• [THE PROBLEM]:
Your answer should be the lines of the data below that contain "ring".

MATERIALS PROVIDED section start

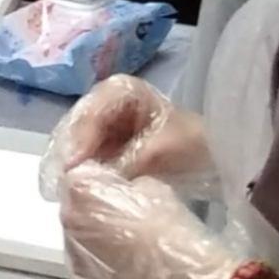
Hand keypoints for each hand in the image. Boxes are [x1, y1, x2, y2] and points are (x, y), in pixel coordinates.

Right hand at [39, 76, 213, 196]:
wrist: (216, 156)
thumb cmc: (192, 144)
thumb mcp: (160, 151)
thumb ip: (122, 163)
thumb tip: (85, 181)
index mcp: (121, 90)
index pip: (89, 112)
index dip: (79, 140)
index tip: (72, 168)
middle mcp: (106, 102)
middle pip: (76, 126)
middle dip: (69, 154)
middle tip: (63, 183)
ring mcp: (103, 124)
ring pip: (76, 143)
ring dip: (73, 165)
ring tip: (66, 189)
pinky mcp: (104, 146)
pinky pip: (85, 157)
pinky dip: (82, 172)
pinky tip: (78, 188)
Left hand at [59, 163, 240, 278]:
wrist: (177, 271)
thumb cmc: (165, 223)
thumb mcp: (147, 185)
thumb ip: (122, 183)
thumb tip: (118, 188)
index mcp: (81, 191)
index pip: (77, 175)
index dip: (97, 179)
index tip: (113, 186)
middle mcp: (68, 220)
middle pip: (74, 207)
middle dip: (93, 207)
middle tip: (119, 214)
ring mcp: (72, 253)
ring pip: (77, 236)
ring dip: (94, 235)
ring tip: (123, 241)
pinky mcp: (84, 278)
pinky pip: (86, 261)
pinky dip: (99, 259)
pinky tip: (122, 261)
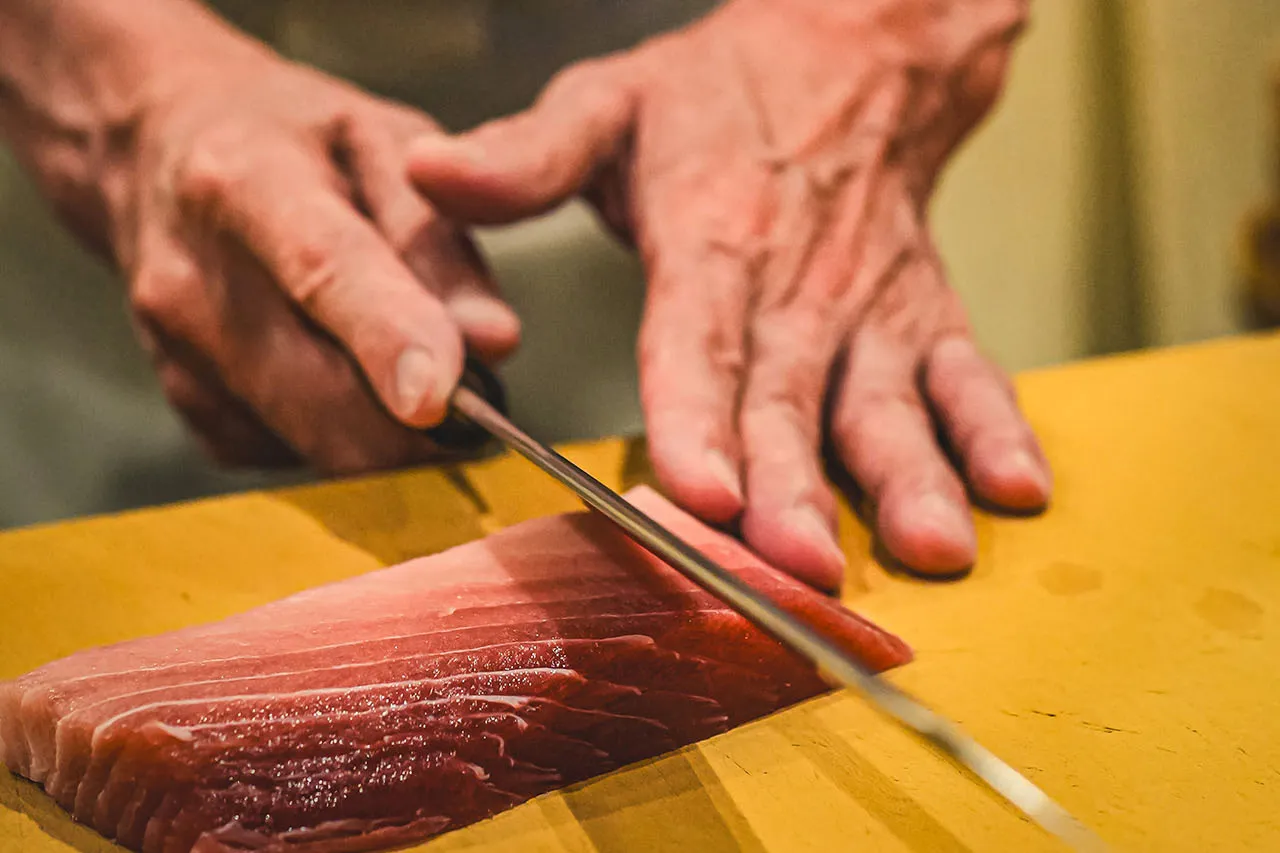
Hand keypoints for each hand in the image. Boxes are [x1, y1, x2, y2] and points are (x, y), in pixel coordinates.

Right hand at [101, 36, 519, 470]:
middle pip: (324, 396)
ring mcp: (179, 358)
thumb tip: (494, 342)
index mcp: (245, 183)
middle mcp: (193, 279)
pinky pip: (303, 454)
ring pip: (322, 445)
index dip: (387, 341)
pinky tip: (336, 364)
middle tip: (475, 388)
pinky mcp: (193, 413)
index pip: (322, 272)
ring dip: (390, 428)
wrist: (157, 154)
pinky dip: (345, 430)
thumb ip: (442, 242)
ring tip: (396, 351)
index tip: (438, 398)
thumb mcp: (386, 145)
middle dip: (423, 421)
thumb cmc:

MATERIALS PROVIDED section end

• [SOLUTION TO THIS PROBLEM]:
ring mcp: (103, 124)
ring pip: (76, 143)
ring dip: (73, 165)
ring tip: (66, 189)
ring mcp: (72, 253)
ring pip: (77, 236)
ring dip: (94, 235)
ring tip: (123, 241)
ring mcp: (179, 358)
ring pip: (322, 445)
ring dip: (390, 428)
ring tip: (396, 351)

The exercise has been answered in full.